哈佛公开课“Justice” 课堂笔记1

Moral reasoning

Consequentialist: locates morality in the consequences of an act  (ex. Utilitarianism) 

Categorical: locates morality in certain duties and rights (Kant)


Utilitarianism

Jeremy Bentham 

Maximizing total utility(balance between pain and  pleasure)

“The greatest good with greatest number” 

Cost benefit analysis be used to determine value of life?

Objections: 1. Fail to respect individual rights. 2. Not possible to aggregate all values and performances (using $) (is there a distinction between higher and lower pleasures)

“The quantity of pleasure being equal, pushpin is as good as poetry.” — Bentham

John Stuart Mill: the way to test whether a pleasure is higher or lower is whether someone has experienced both would prefer it.

Justice and individual right can lead to larger utility for human beings in long period. 

 (Objections to this: 1. What if sacrifice one person’s right benefits all human beings in long run

   2. Is this the only reason why we should respect individual right)


Libertarianism 

As separate individuals, we have the fundamental right of liberty (free choice) , and we should not be used to fulfill the society’s desire. (provided we respect other individuals’ right to do the same) 

Robert Nozick

3 things that is unjust for the government to do (in the eye of libertarianism):

1. Paternalist legislation (passing laws for people to protect themselves)

2. Moral legislation (laws promote virtue of citizens)

3. Redistribution of income from rich to poor (taxation) 

Nozick: What makes income distribution just?

1. Justice in acquisition (initial holding) (Do people get their initial wealth from theft of working or sth)

2. Justice in transfer (free market)

Nozick’s view:

Taxation = taking of earning = taking of fruits of my labor 

The government taking fruits of my labor is morally equivalent to the government claiming portions of my labor

Taking of earring = forced labor

Forced labor = slavery (if I don’t have the sole right to my own labor, it means the government is a part owner of me)

Violate the libertarian’s idea of self possession (own myself, we belong to ourself)

Objections to libertarianism:

1. The poor need the money more

2. Taxation by consent of the government is not coerced

3. The successful owe a debt to the society 

4. Wealth depends partially on luck so it isn’t deserved


John Locke 

Right of property/life/liberty is pre-political, natural right

People are free and equal in the state of nature ( a state without government and a state of nature and liberty) 

Constrain of nature / law of nature: we can’t give up our natural right or take somebody’s else (unalienable rights)   

Reason of constrain: 1. These natural rights belongs to god 2. Reasoning of the meaning of “free”

(This constrain, this unalienable rights makes Locke different from libertarians)

From “we own ourselves” to “we own our labor”

“As much land as a man tills, plants, improves, cultivates and can use the product of, so much is his property.
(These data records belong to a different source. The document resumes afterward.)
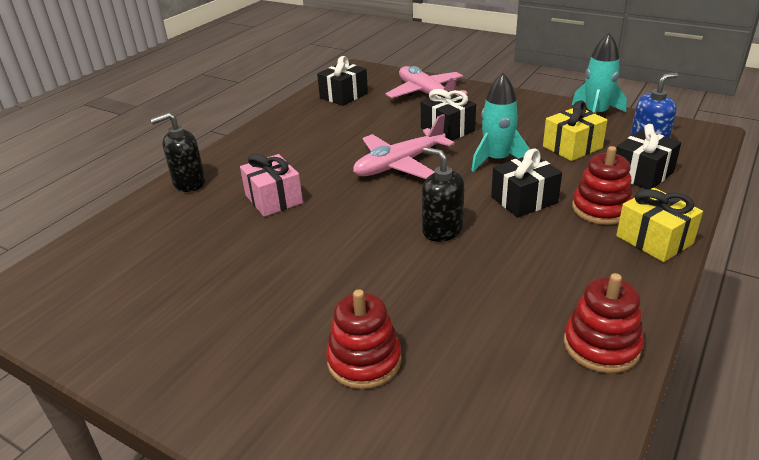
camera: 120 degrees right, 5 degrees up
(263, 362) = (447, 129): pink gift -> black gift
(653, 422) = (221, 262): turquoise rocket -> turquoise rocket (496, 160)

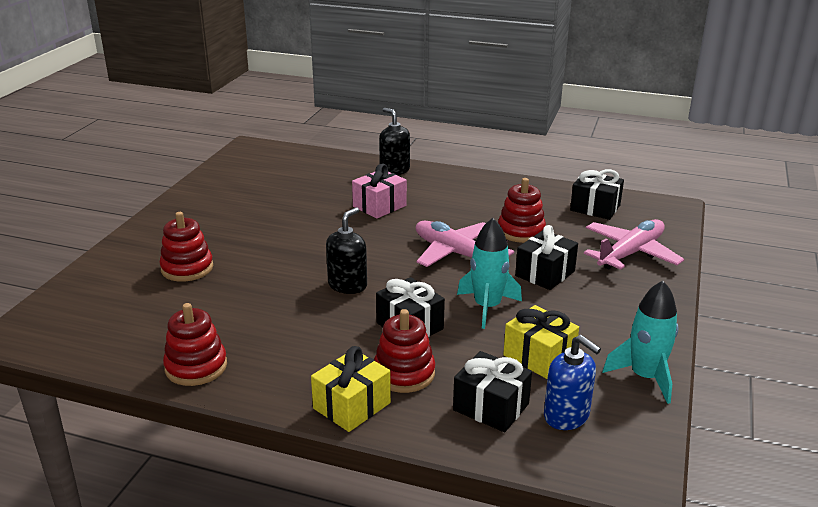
camera: 75 degrees right, 5 degrees down
(369, 130) = (521, 231): none -> red stacking toy

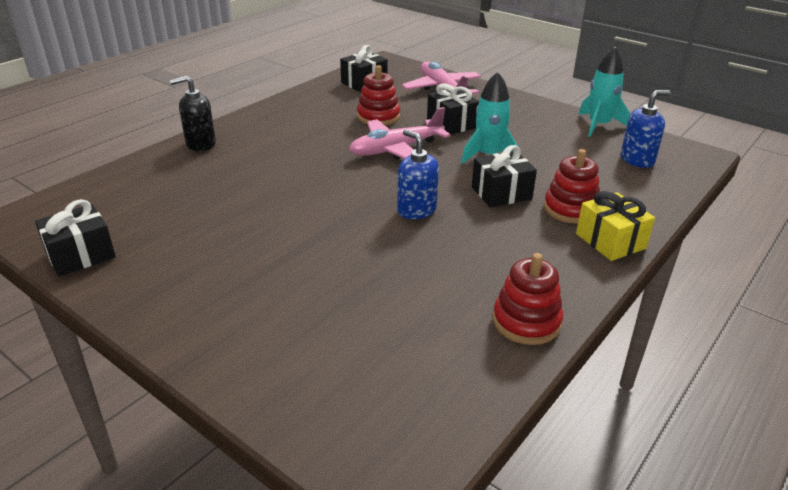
camera: 70 degrees left, 5 degrees up
(187, 268) = (311, 307): red stacking toy -> none
(347, 285) = (416, 210): black soap dispenser -> blue soap dispenser
(379, 206) = (272, 166): pink gift -> none
(491, 407) = (622, 183): black gift -> black gift (81, 255)
(539, 356) = (564, 152): yellow gift -> none

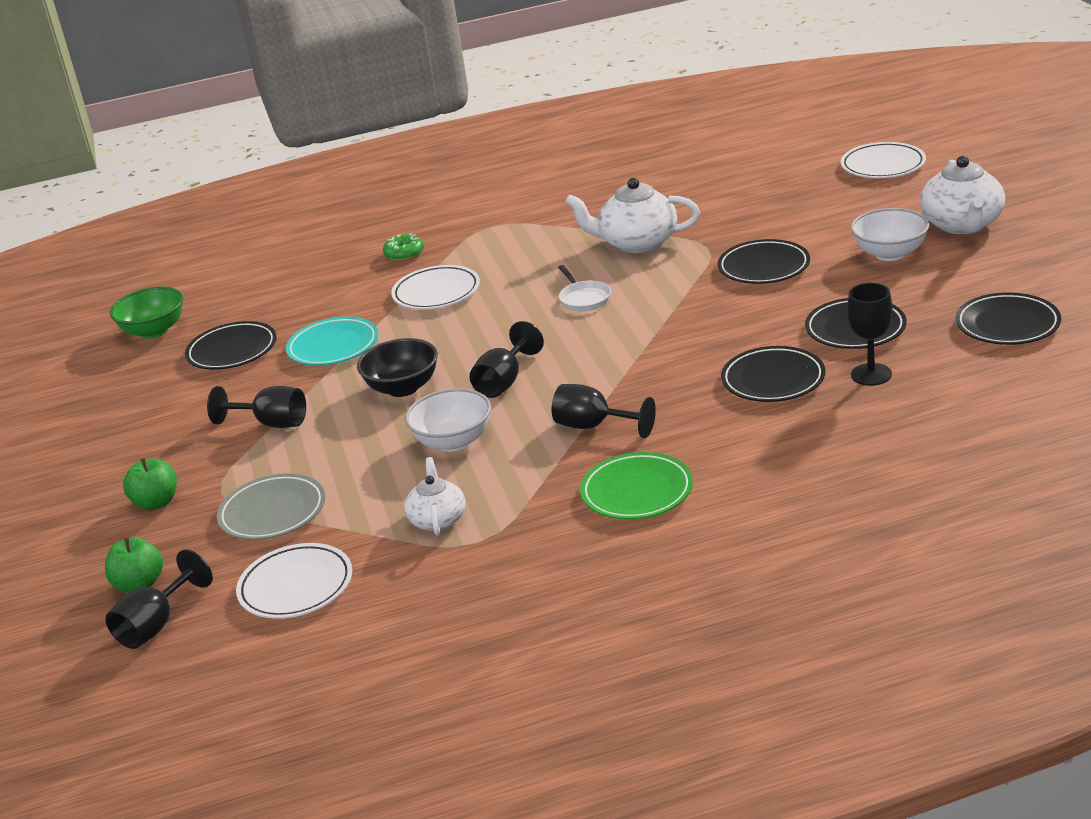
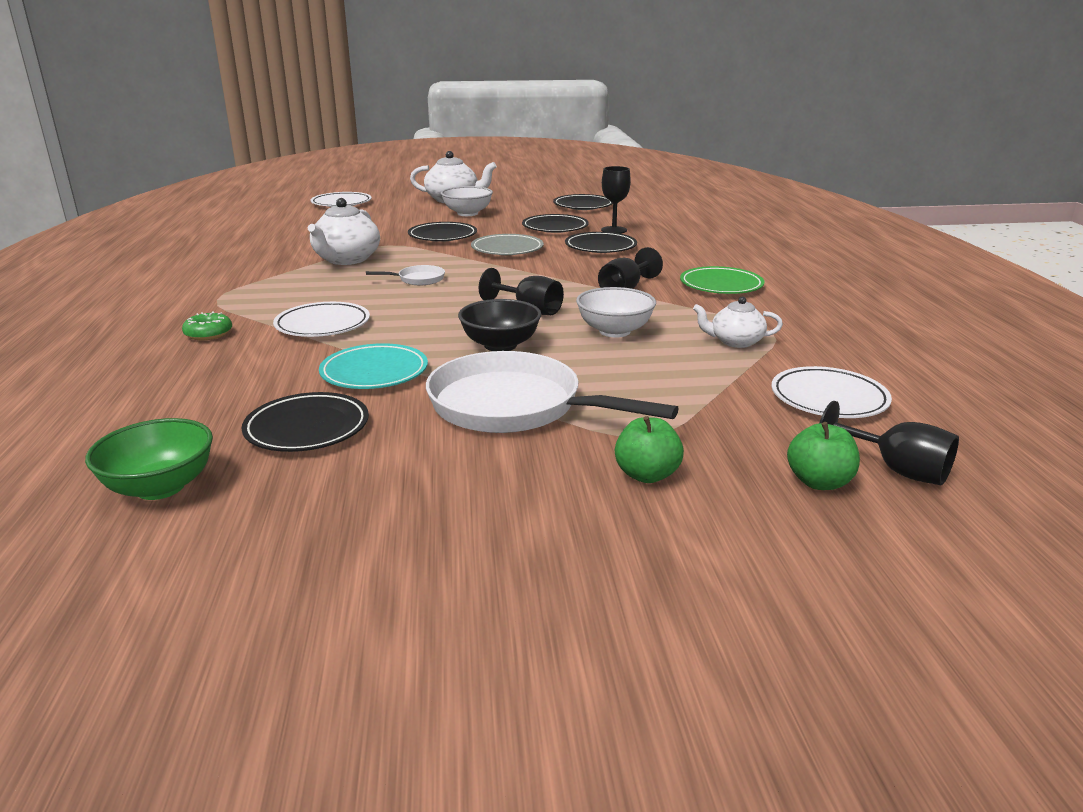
camera: 85 degrees left, 5 degrees down
(271, 423) = (514, 406): black goblet -> white pan
(273, 512) = (697, 407): grey plate -> grey plate (507, 249)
He by his labor does, as it were, enclose it from the common.” 

No law can violate people’s natural right 

A legitimate government is founded on consent 

The nature state (without consent and without government) brings inconvenience that everyone is executer of his or her law of nature. Everyone can punish people who offend their right in whatever ways he or she wants.

To escape from such state of nature, people consent to give up their enforcement power and create a government where there’s legislation and everyone agree the decision of majority.

The majority cannot violate people’s right of life, liberty and property. However, what accounts property is up to the government. Taxation is a collective consent when people enter the society.

There’s a difference between arbitrary government ( for example pointing a particular person and takes his or her property ) and general law (taxation or conscription). Locke thinks that general law is permissible.   

Difference between libertarian and Locke:

1. Locke thinks that there’re some inalienable rights, so we don’t own ourselves actually.

2. Locke thinks that a general law is permissible. 

2 cases consent is invalid: 1. The consent is coerced. 2. The consent is not truly informed.


Immanuel Kant

We’re all rational beings, beings who are capable of reasoning. We’re also autonomous beings. 

Kant thinks that we should not be dominated by pain and pleasure (like Bentham claims). It’s our rationality that sets us aside mere animals.

We’re not free when we seek for pleasure or satisfaction, because that means we are slaves of those appetites and impulses. Freedom is the opposite of necessity.

To act freely is to act autonomously, and to act autonomously is to act according to a law I give myself. 

The opposite of autonomy is heteronomy (to act according to desires I haven’t chosen myself)

To act freely is to do something for its own sake but not for the end of it. (If we do something for the end of it, we become the instrument of our desires. But to act freely, autonomously is to think ourselves as ends of ourselves.) This capacity to act freely gives human life special dignity. This is why to use people for the sake of other people’s well-being or happiness is (namely utilitarianism) morally wrong, and why we should respect human dignity.

Moral worth of an action depends on motive (do right thing for right reason)

Duty (moral motive) vs. inclinations (desires).

Reverence of moral law is also a moral incentive.

As rational beings, all of us share the same capacity of reasons. This is why we should respect others’ dignity, and the reason that we have a shared moral laws.